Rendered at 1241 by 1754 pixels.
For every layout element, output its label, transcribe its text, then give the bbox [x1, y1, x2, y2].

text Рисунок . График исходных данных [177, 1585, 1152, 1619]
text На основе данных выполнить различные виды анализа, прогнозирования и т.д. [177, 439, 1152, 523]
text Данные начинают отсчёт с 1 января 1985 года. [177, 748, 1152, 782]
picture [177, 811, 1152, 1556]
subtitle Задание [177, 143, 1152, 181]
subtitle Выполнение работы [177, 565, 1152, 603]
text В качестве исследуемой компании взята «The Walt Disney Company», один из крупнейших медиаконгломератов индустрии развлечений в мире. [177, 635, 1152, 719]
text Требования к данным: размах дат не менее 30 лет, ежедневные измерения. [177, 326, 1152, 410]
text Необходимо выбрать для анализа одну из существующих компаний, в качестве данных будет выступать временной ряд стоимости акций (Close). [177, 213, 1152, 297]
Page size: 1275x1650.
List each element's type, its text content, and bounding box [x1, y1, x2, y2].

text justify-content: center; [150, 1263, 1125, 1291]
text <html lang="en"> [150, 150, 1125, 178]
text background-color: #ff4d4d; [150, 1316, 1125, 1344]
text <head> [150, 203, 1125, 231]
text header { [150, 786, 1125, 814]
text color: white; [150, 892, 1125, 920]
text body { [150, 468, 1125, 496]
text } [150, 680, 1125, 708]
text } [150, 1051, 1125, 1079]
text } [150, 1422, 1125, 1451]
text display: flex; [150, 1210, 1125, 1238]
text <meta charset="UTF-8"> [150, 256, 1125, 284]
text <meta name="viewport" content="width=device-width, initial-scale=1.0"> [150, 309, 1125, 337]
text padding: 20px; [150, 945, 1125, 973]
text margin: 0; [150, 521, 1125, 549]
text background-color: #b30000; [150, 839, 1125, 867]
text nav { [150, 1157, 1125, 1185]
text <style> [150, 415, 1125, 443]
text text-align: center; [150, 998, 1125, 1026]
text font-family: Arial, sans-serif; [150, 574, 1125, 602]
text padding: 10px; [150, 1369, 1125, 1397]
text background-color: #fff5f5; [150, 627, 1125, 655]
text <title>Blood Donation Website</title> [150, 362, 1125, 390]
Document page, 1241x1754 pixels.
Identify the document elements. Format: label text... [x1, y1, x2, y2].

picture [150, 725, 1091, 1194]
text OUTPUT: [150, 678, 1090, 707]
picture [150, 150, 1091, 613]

PROBLEM REQUIREMENTS » What is the number of lines in the entries above that hold the string "pixels"? Please state that number alone.

SOLUTION FOR THIS EXERCISE » 2